A swathe of land stretching from the Himalayan foothills to the Indo-Gangetic plains has experienced a steady and significant decrease in water stored in lakes, reservoirs, rivers and as groundwater over the past decade, government scientists have said.

Scientists at the National Centre for Medium Range Weather Forecasting here and their collaborators in other institutions have found that the terrestrial water storage (TWS) - a measure of surface and underground water - has decreased by 1cm per year between 2003 and 2012.

While several earlier studies had shown depletion of groundwater across northern India, the scientists say the new results are important because they indicate a loss of the TWS even in the absence of any significant changes in either rainfall patterns or river water discharges.
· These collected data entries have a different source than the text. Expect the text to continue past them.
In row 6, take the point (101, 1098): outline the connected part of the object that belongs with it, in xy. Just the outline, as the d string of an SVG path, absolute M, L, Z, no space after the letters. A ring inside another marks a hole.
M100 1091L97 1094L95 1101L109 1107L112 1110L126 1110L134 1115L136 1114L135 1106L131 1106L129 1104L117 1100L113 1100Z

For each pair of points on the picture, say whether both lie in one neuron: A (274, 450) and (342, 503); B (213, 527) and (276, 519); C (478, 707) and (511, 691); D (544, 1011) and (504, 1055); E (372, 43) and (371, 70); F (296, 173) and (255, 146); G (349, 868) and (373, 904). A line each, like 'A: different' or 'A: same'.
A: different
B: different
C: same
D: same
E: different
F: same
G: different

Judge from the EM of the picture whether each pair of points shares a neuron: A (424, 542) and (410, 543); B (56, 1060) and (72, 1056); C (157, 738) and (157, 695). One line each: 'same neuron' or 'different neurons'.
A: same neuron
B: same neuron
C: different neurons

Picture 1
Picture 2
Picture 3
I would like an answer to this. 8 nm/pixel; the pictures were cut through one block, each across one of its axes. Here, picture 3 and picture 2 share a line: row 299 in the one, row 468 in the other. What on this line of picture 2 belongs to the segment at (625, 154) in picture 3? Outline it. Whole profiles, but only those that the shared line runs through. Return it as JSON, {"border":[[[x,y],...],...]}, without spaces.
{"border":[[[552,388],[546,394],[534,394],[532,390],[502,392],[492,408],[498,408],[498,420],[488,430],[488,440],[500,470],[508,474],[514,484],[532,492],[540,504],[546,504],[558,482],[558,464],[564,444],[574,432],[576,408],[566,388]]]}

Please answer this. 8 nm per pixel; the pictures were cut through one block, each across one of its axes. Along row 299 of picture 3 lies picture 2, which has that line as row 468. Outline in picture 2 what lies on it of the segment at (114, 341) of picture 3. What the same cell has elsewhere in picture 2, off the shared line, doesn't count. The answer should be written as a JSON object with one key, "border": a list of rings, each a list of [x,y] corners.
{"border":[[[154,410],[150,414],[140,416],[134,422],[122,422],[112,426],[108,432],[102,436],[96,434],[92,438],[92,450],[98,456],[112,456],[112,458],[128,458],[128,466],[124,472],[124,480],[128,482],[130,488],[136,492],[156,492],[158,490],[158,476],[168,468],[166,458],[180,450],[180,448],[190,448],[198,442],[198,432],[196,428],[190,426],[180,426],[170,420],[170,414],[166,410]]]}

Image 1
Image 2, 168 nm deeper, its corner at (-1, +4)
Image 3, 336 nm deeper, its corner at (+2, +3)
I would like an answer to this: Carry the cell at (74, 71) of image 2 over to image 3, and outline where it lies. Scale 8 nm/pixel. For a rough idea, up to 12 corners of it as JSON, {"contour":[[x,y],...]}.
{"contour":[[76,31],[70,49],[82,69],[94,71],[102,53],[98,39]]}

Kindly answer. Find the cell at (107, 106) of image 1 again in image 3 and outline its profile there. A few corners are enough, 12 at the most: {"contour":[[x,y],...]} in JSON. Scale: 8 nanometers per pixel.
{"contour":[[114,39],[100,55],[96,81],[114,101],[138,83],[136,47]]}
"We don't see any significant rainfall or river water changes in the Brahmaputra and Ganga basins during this period. So, what we're seeing appears linked primarily to urbanisation, construction, agriculture and industrialisation," said Ashis Mitra, a senior scientist at the NCMRWF and a member of the study team.
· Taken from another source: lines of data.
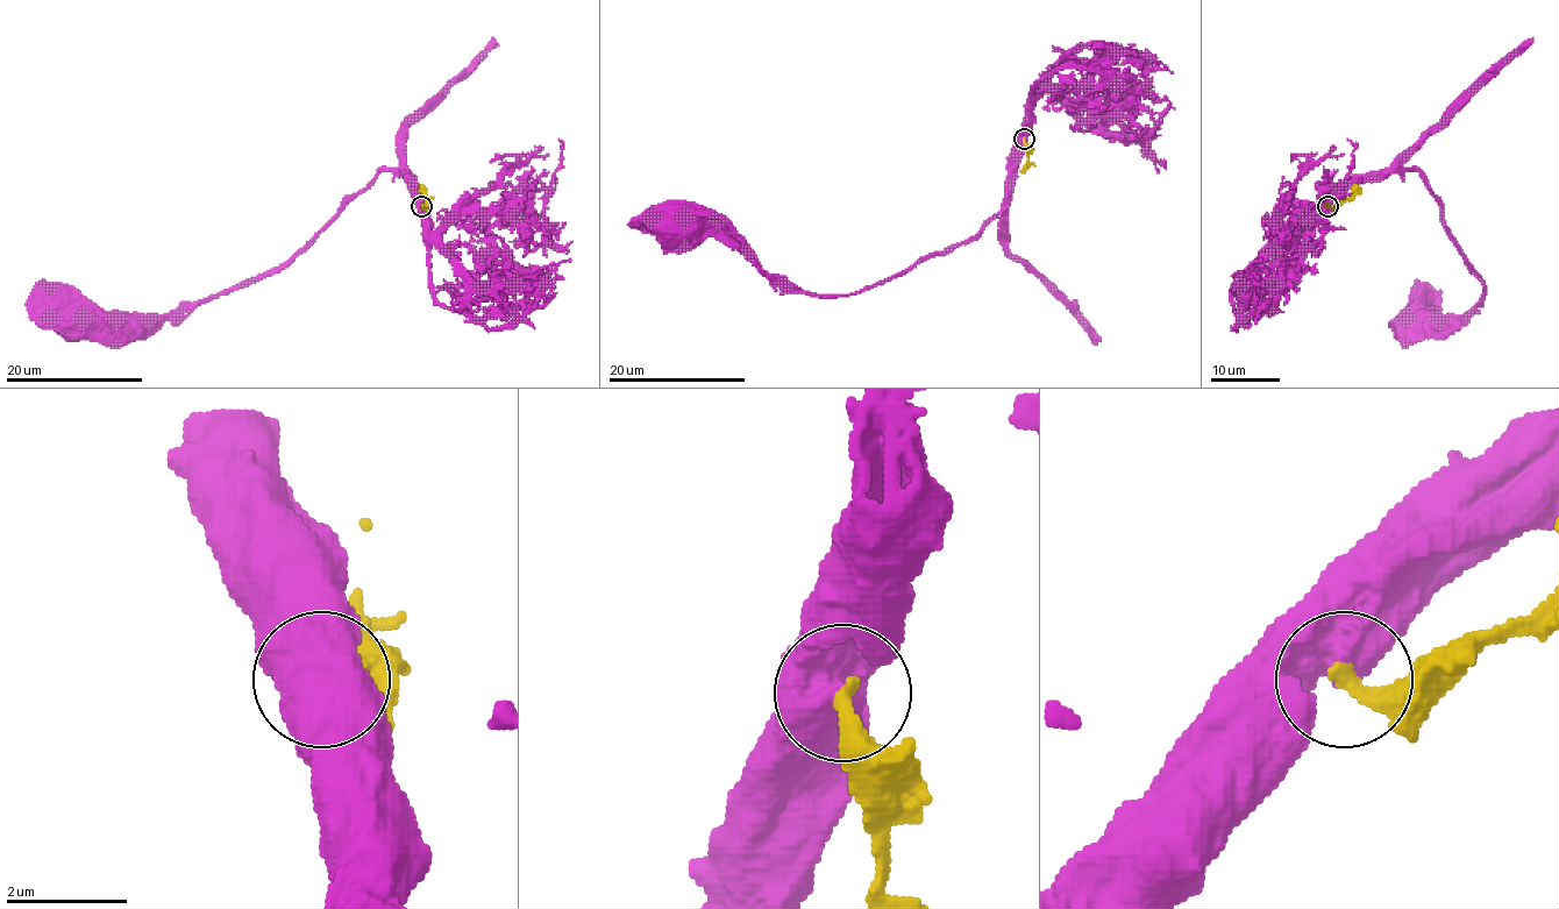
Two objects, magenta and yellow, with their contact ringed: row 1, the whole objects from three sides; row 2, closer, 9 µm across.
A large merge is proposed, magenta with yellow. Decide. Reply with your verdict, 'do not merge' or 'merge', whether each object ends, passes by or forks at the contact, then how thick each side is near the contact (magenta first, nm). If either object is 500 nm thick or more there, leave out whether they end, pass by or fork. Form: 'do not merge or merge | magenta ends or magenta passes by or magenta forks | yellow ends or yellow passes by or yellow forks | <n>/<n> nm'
do not merge | 700/320 nm

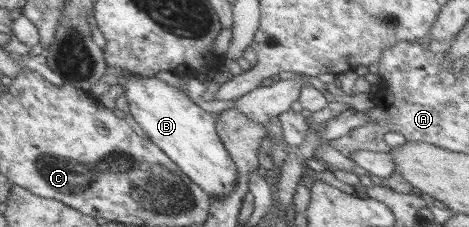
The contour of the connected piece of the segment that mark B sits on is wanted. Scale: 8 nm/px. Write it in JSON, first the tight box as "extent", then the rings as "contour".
{"extent":[118,73,238,197],"contour":[[[125,73],[121,75],[118,84],[121,82],[124,88],[121,95],[126,97],[130,117],[145,133],[148,141],[174,162],[190,182],[210,197],[228,194],[236,186],[234,182],[238,173],[228,151],[218,139],[212,114],[194,104],[184,92],[154,77]]]}

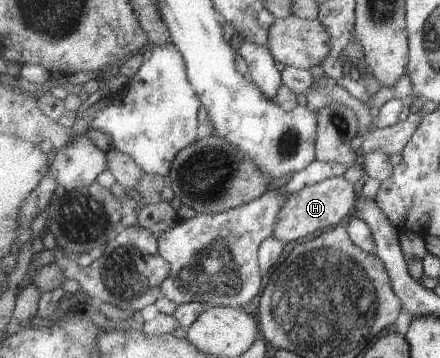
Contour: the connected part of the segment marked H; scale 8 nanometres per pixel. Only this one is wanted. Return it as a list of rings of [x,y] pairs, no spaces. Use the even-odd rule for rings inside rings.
[[[341,175],[341,177],[331,177],[331,179],[325,179],[321,183],[303,187],[301,191],[293,193],[287,199],[285,207],[281,209],[273,237],[281,239],[285,243],[291,243],[291,241],[297,241],[301,237],[311,235],[315,231],[321,231],[321,229],[327,229],[333,225],[339,226],[343,217],[349,217],[356,211],[360,186],[360,183],[346,181]]]

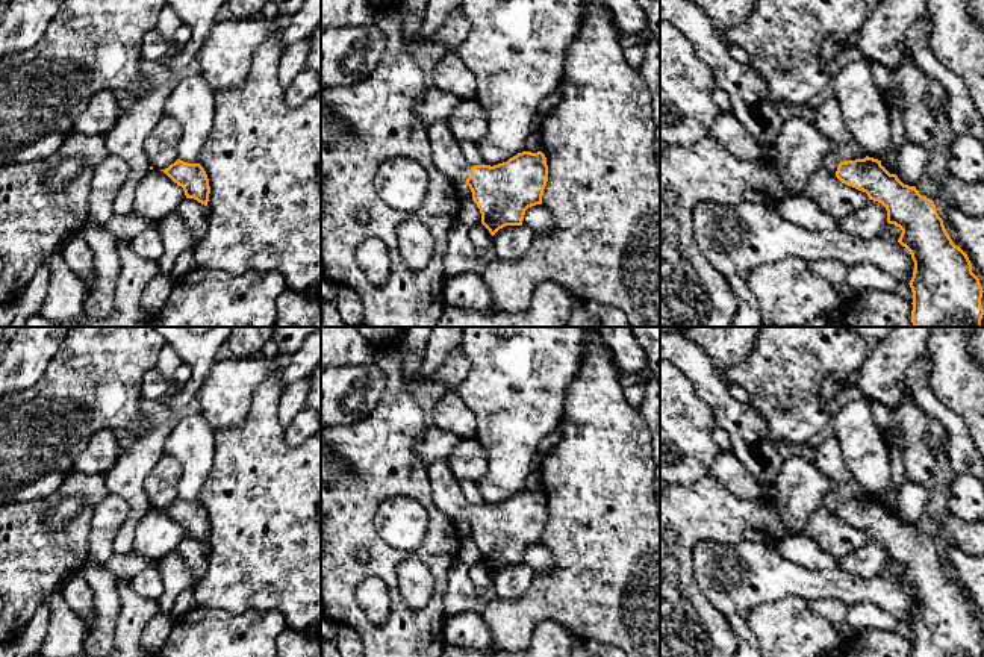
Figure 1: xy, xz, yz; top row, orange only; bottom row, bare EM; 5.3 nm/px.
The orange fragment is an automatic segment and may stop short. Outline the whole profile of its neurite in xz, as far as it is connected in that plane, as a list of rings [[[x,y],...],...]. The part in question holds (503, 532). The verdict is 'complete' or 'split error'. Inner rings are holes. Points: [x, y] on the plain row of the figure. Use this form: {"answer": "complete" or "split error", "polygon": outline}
{"answer": "split error", "polygon": [[[447,460],[430,463],[427,477],[433,509],[469,525],[481,553],[481,563],[492,575],[506,565],[522,565],[525,550],[542,543],[548,521],[546,497],[542,490],[522,490],[494,506],[471,506]]]}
Mitra and his colleagues used satellite imagery to estimate changes in the TWS along several northern Indian states and the Indo-Gangetic plains. They tried to look for connections to patterns of rainfall and the water discharged by the Ganga and the Brahmaputra and their tributaries.

A paper describing their findings has been accepted for publication in the journal Current Science, published by the Indian Academy of Sciences.
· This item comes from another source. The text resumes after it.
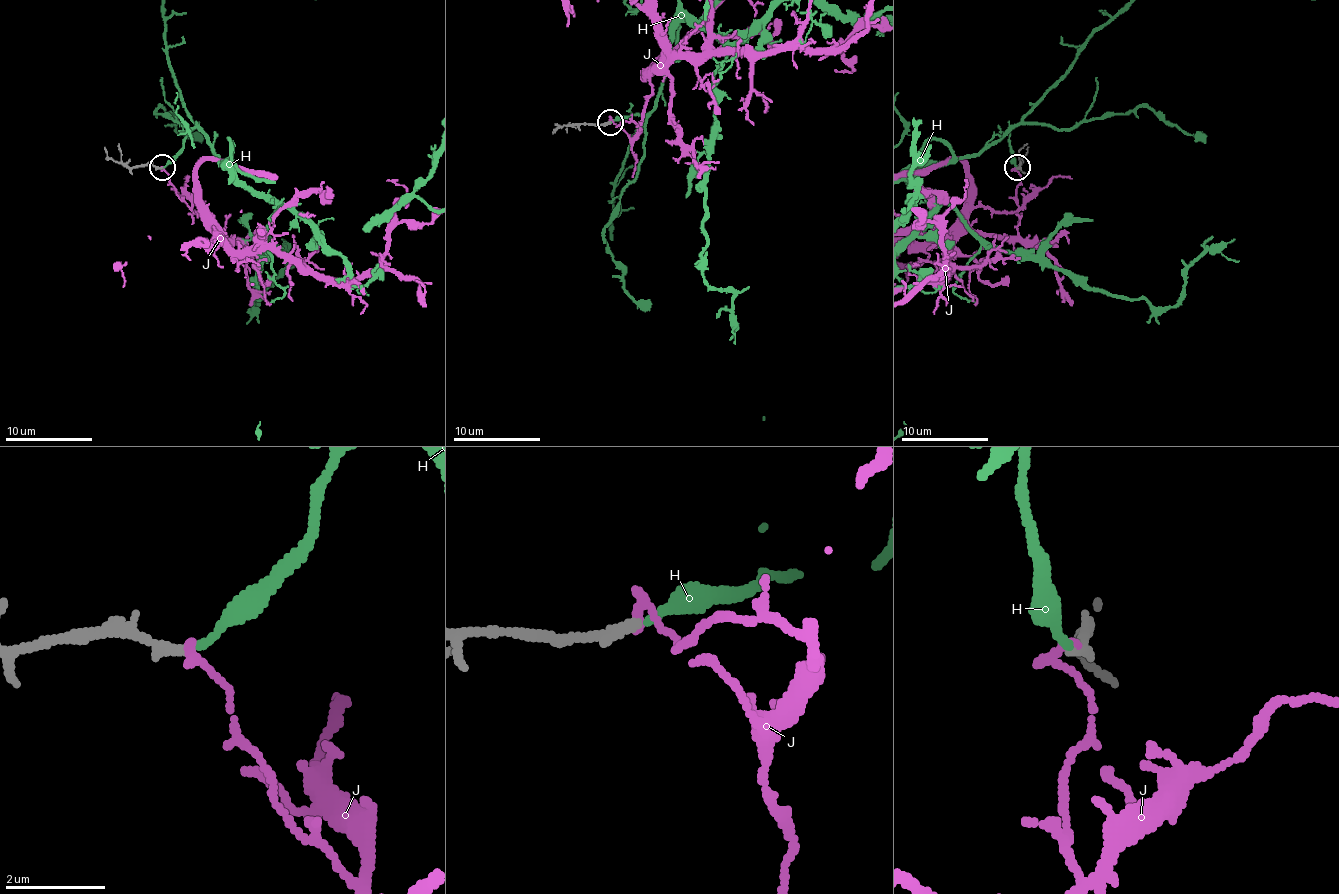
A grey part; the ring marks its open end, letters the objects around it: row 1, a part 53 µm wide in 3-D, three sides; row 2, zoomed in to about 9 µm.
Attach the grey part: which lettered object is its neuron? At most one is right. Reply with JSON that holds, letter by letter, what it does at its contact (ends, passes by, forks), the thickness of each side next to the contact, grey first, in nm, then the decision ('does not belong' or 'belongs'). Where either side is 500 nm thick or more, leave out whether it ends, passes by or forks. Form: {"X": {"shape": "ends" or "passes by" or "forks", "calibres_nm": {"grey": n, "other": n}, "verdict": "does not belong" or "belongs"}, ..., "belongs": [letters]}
{"H": {"shape": "ends", "calibres_nm": {"grey": 220, "other": 180}, "verdict": "belongs"}, "J": {"shape": "ends", "calibres_nm": {"grey": 240, "other": 190}, "verdict": "does not belong"}, "belongs": ["H"]}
"The TWS represents all surface and groundwater available in the region and it is important for everything - from power to agriculture to drinking water," said Satya Prakash, a remote-sensing specialist at the NCMRWF who led the study.

The researchers used a pair of US-German satellites named GRACE - Gravity Recovery and Climate Experiment - that track subtle changes in the Earth's gravity on each other to estimate changes in surface and groundwater on the planet.

Five years ago, scientists at US space agency Nasa had used GRACE to estimate that India's northwestern granary states of Punjab, Haryana and Rajasthan had lost groundwater by an average of 100cm every three years.

Earlier this year, scientists at India's National Remote Sensing Agency, Hyderabad, found that groundwater levels in the Indo-Gangetic plains had also been declining by about 3mm per month between 2005 and 2010.

"Most earlier studies looked at relatively smaller regions. Our study covers a very large region, and that is a cause for concern," Prakash told The Telegraph.

The NCMRWF scientists collaborating with researchers at the Space Applications Centre, Ahmedabad, and the Indian Institute of Science, Bangalore, studied TWS in a region that covered Himachal Pradesh, Uttaranchal, northern Uttar Pradesh, Bihar, Jharkhand, Bengal, Odisha and the northeastern states.

Mitra said the next phase of the study would seek to use imagery from multiple remote-sensing satellites to explore connections between changes in land cover and land use patterns and the observed depletion in TWS.